## What is needed
When you copy the listing, reproduce each line as it appears and omit every image.

## Provided material
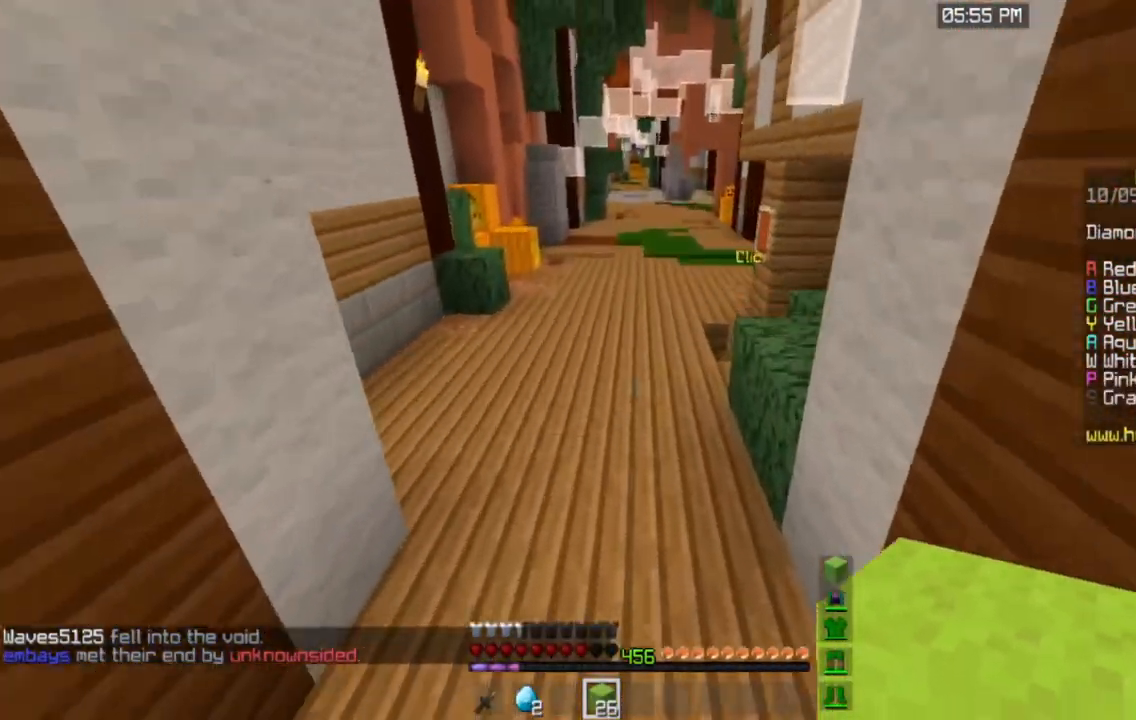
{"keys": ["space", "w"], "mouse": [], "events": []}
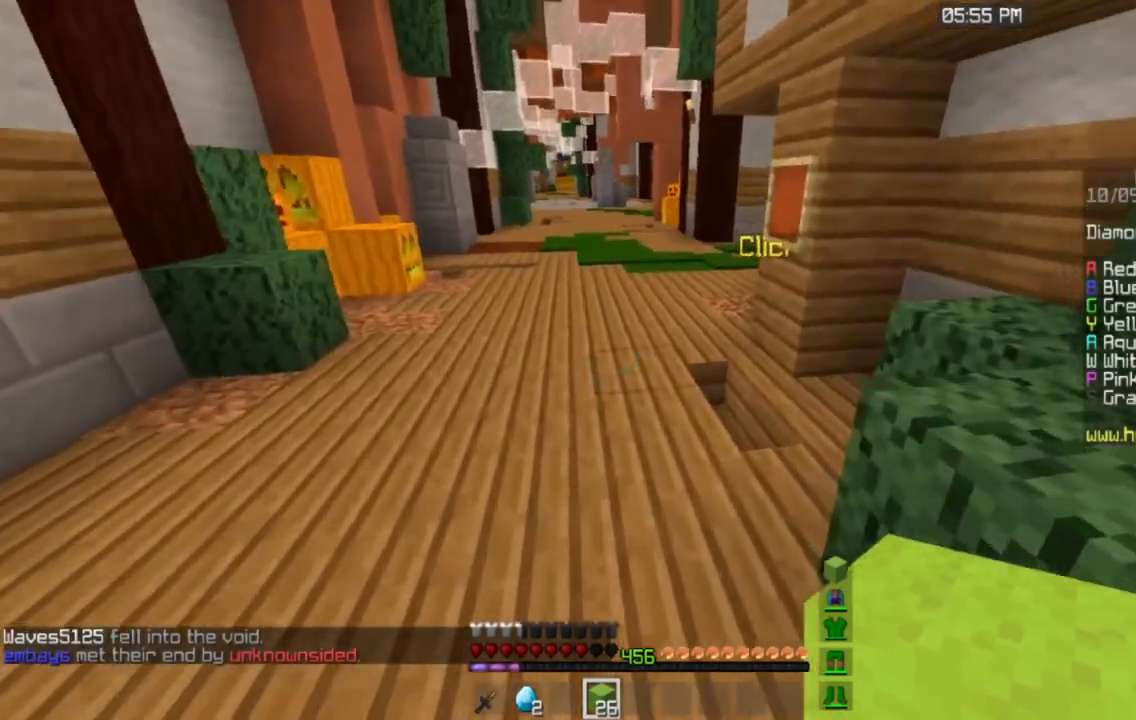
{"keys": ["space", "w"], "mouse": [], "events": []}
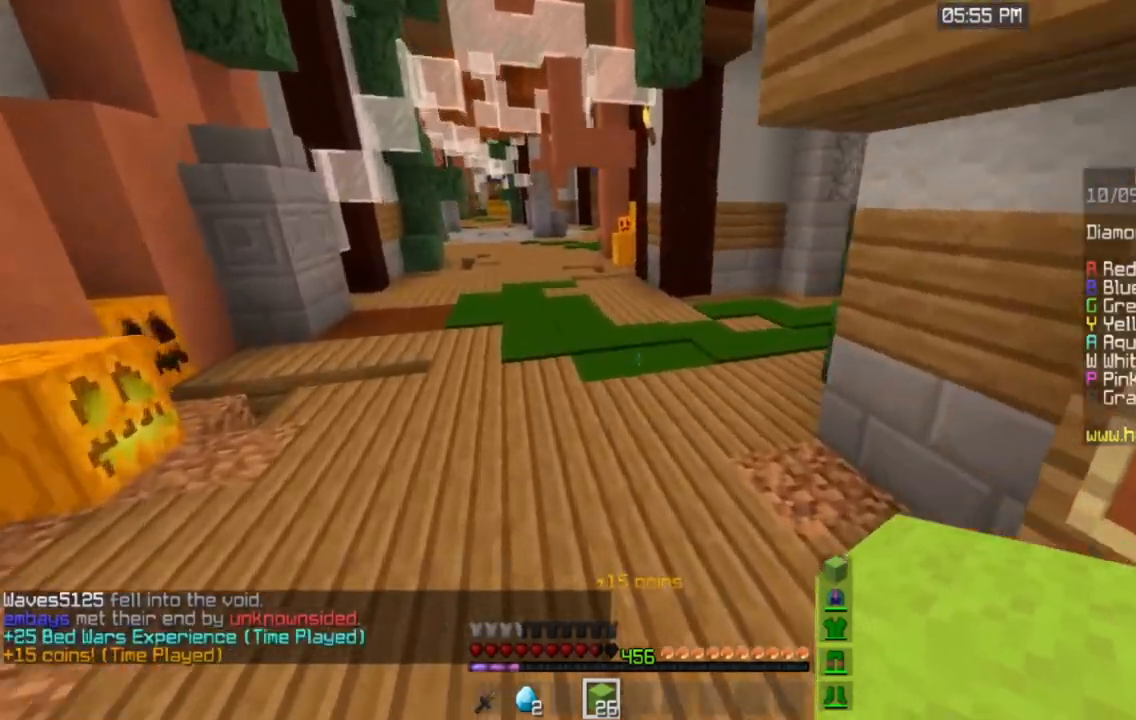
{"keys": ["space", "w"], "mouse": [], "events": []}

## Solution for this exercise
{"keys": ["space", "w"], "mouse": [], "events": []}
{"keys": ["space", "w"], "mouse": [], "events": []}
{"keys": ["space", "w"], "mouse": [], "events": []}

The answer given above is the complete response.